Well, I suppose this just means that there is a bit more competition around now and that the big names need to lift their game by lowering their prices. We are paying such exorbitant prices for so many products compared to the prices consumers pay in other countries – it will be good to start getting a fair go!

David Shopper
David Shopper
5 years ago

Reject Shop does not sell the products that originally made it famous.

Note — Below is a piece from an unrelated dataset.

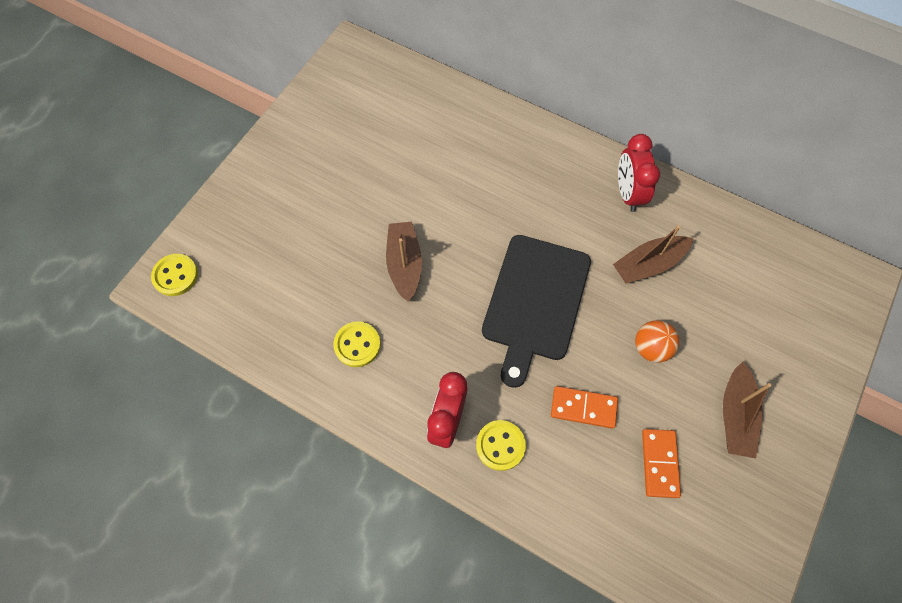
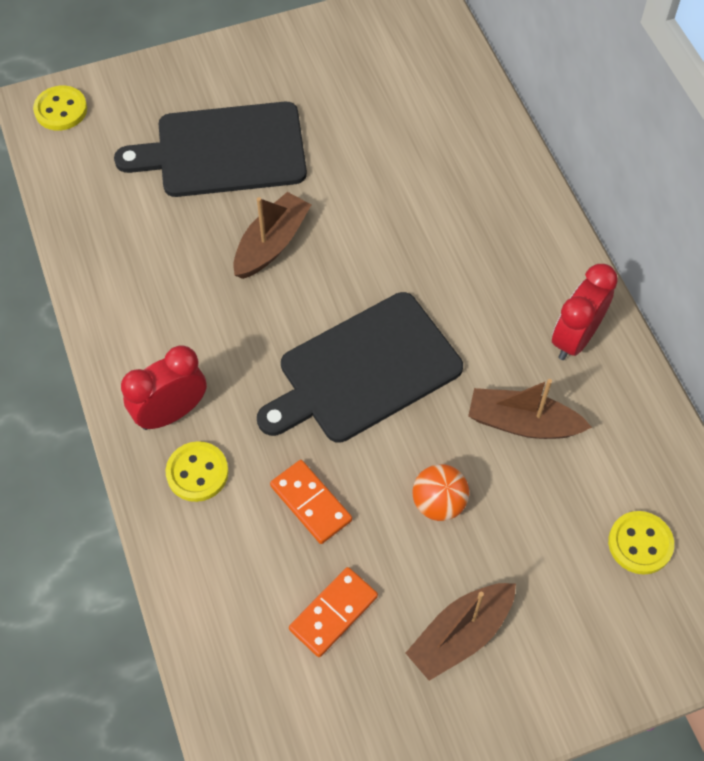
camera: 40 degrees right, 5 degrees down
yellow button [333,321,381,367] -> yellow button moved to [608,511,674,575]
none -> black cutting board [114,102,307,197]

Reject now sells product lines that competes with established retailers, such as Woolworths, Coles, Myers and Bunning.
Reject has lost its originality of being Reject.
From Reject, we cannot buy: fluorescent light bulbs (very popular); functional brooms such as brooms to sweep concrete surface; white plastic coat hangers popular design that no other retailers can compete; DVD casings of high quality; bulk blank DVDs; computer carrying bag; office stationery; garden lobbers; and most important of all are the “niche” product that are not sold by other established retailers.
“Go-Lo” retailer sells Reject shop products, but “Go-Lo” stores are hard to find, where are they?
I used to love to shop at Reject and always come out with more goods purchase than I set set to buy.
Now, I come out of Reject with a “grumble” because they do not sell the products I set out to buy.
Reject has changed. Reject has lost its character.
It is no longer a “niche” shop as the original meaning of “Reject”.

5 years ago

The Reject Shop, as Mortimer believes some of the products at Aldi “reflect what’s sold in The Reject Shop”. The company reported a 1.9 per cent gross profit margin fall across the last financial year.